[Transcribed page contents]
BEGIN

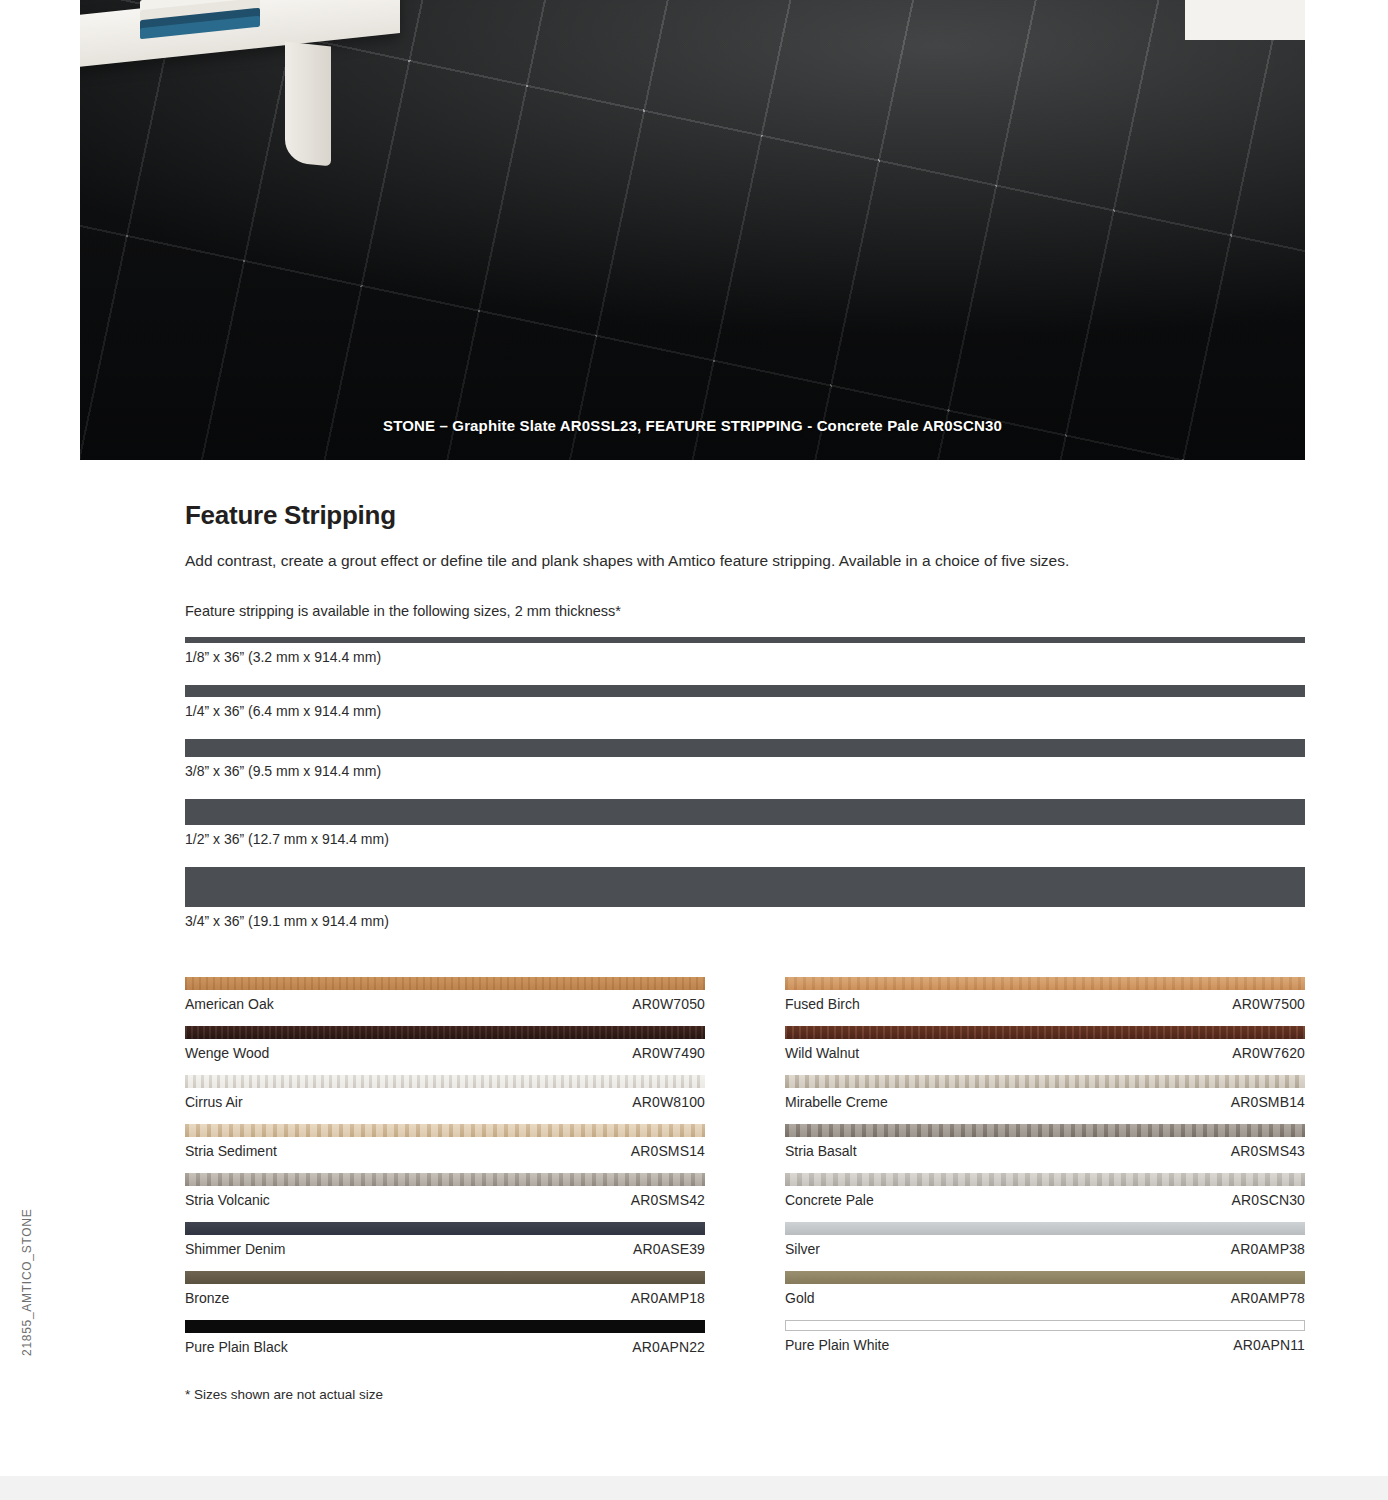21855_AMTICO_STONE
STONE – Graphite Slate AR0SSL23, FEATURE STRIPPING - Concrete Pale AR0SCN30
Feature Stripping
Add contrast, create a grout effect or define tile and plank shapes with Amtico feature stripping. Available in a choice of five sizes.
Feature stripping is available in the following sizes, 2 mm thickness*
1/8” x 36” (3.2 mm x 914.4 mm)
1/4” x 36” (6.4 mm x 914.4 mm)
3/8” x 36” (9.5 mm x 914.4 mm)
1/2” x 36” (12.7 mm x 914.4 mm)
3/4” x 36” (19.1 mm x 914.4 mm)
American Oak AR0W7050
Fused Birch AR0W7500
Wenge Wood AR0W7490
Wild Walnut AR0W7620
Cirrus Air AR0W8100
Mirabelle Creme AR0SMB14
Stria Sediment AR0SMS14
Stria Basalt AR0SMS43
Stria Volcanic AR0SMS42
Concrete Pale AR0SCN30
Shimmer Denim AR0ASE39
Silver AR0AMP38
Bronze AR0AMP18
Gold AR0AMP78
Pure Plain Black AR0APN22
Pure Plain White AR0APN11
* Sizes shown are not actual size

END

REQUIREMENT:
Each line from the one holding "Wenge Wood AR0W7490" to the end of the entries is to be written out exactly. Skip every line before it.

YOUR RESPONSE:
Wenge Wood AR0W7490
Wild Walnut AR0W7620
Cirrus Air AR0W8100
Mirabelle Creme AR0SMB14
Stria Sediment AR0SMS14
Stria Basalt AR0SMS43
Stria Volcanic AR0SMS42
Concrete Pale AR0SCN30
Shimmer Denim AR0ASE39
Silver AR0AMP38
Bronze AR0AMP18
Gold AR0AMP78
Pure Plain Black AR0APN22
Pure Plain White AR0APN11
* Sizes shown are not actual size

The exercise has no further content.